§ Directions
- 1) Translate the sentence "In the 7th century, Caliph Osman was warned about the difficulties of communications and the harsh climate in Balochistan." from the text on Baluchistan into Spanish.
- 2) Count the lines of the records below that contain the word "keep", and reply with that number alone.

§ Extract provided
━━━━━━━━━━━━━━━━━━━━━━━━━━━━━━

Natural barriers have helped several countries to preserve their independance. Difficult mountains and climate helped the Afghans, for example, to protect their independance from British invasion. Saudi Arabia and Mongolia were protected from invasions by their muntains and deserts.

Baluchistan, also, was saved from permanent occupation by foreign invaders because of its difficult mountain and desert terrain. The Persians, Arabs, Turks, Afghans, and the British failed to incorporate it into their kingdoms and empires.

In the 7th century, Caliph Osman was warned about the difficulties of communications and the harsh climate in Balochistan. This fact can be noticed, too, from the lament of an Arab Governor, Sinan bin Salma: "Thou showest me that road to Makran (Balochistan) but what a difference there is between an order and execution. I will never enter this country, as its name alone terrifies me."

━━━━━━━━━━━━━━━━━━━━━━━━━━━━━━

§ Data to use
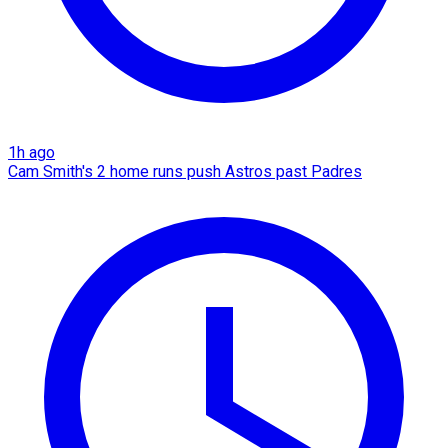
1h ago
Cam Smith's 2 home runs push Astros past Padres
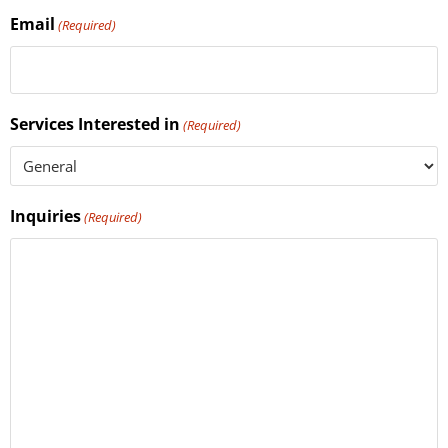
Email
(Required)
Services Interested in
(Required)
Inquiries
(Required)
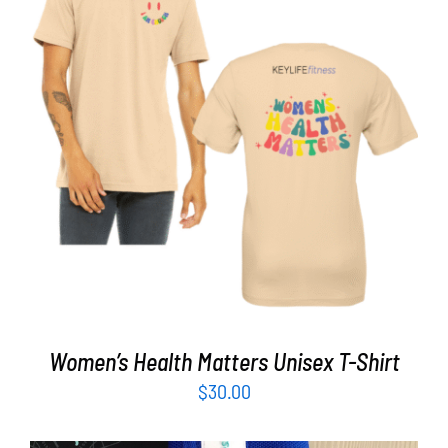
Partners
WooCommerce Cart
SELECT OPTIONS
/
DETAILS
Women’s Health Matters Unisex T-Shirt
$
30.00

━━━━━━━━━━━━━━━━━━━━━━━━━━━━━━

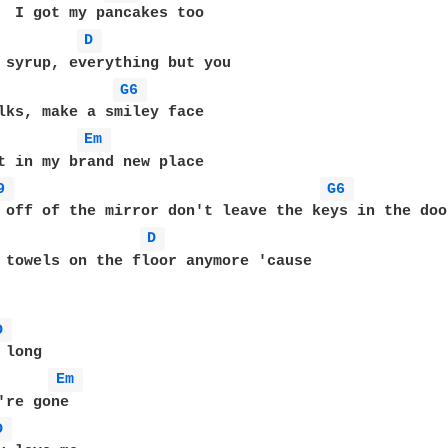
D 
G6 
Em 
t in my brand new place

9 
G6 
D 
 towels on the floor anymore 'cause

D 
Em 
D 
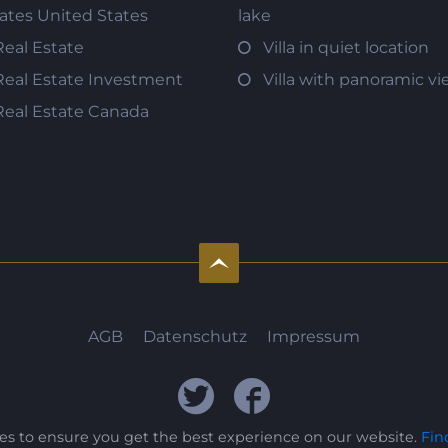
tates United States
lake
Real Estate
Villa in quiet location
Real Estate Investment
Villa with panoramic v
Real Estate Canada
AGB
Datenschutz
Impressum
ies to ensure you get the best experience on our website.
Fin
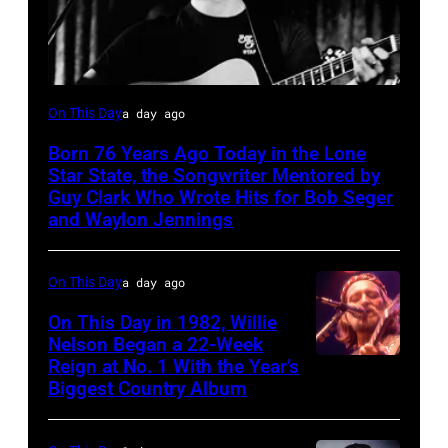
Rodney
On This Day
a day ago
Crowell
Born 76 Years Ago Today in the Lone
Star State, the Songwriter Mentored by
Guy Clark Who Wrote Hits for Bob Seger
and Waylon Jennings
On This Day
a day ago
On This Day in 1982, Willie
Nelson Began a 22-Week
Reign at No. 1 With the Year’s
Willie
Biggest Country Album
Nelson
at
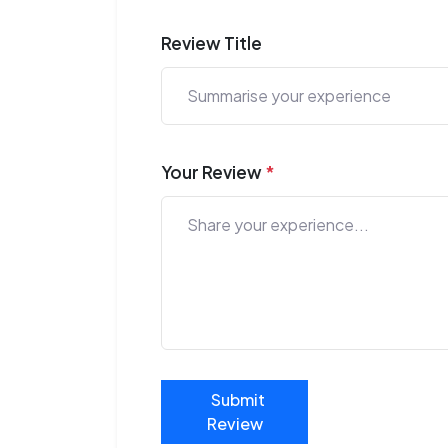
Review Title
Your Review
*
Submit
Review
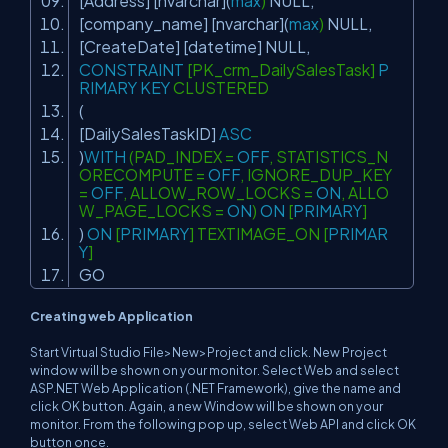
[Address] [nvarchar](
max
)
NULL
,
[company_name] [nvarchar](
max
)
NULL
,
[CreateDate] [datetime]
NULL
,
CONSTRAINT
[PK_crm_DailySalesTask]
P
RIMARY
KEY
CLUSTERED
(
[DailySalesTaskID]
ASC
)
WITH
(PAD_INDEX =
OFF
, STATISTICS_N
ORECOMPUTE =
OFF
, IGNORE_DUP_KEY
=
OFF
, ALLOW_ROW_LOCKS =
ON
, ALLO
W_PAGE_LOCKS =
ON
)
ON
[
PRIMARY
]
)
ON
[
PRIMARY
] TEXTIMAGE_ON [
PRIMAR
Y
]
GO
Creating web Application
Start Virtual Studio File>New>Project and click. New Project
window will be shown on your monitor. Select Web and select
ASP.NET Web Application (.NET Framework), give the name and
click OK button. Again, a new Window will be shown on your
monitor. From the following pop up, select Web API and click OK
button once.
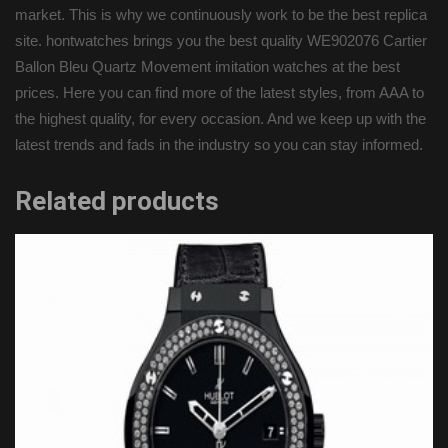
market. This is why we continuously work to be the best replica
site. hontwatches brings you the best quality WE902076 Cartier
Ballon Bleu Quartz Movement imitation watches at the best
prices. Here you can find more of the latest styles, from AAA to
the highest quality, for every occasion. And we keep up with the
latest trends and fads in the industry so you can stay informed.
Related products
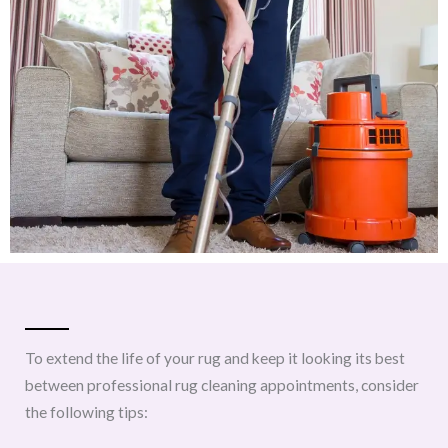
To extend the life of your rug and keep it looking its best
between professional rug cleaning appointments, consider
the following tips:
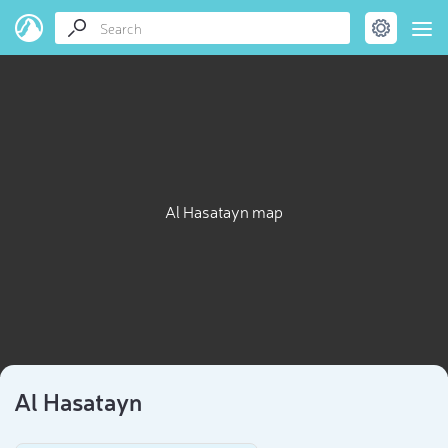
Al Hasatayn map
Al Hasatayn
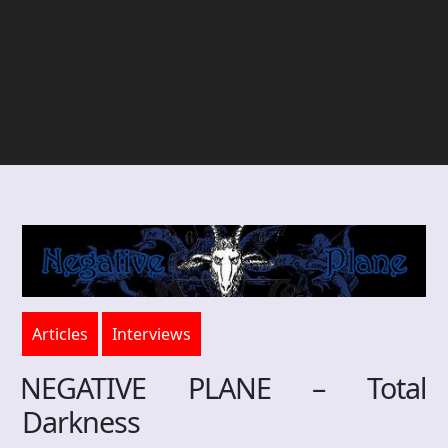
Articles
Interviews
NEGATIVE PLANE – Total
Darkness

━━━━━━━━━━━━━━━━━━━━━━━━━━━━━━

§ Results in order
- 1) En el siglo VII, el califa Osmán fue advertido sobre las dificultades de las comunicaciones y el clima severo en Baluchistán.

- 2) 2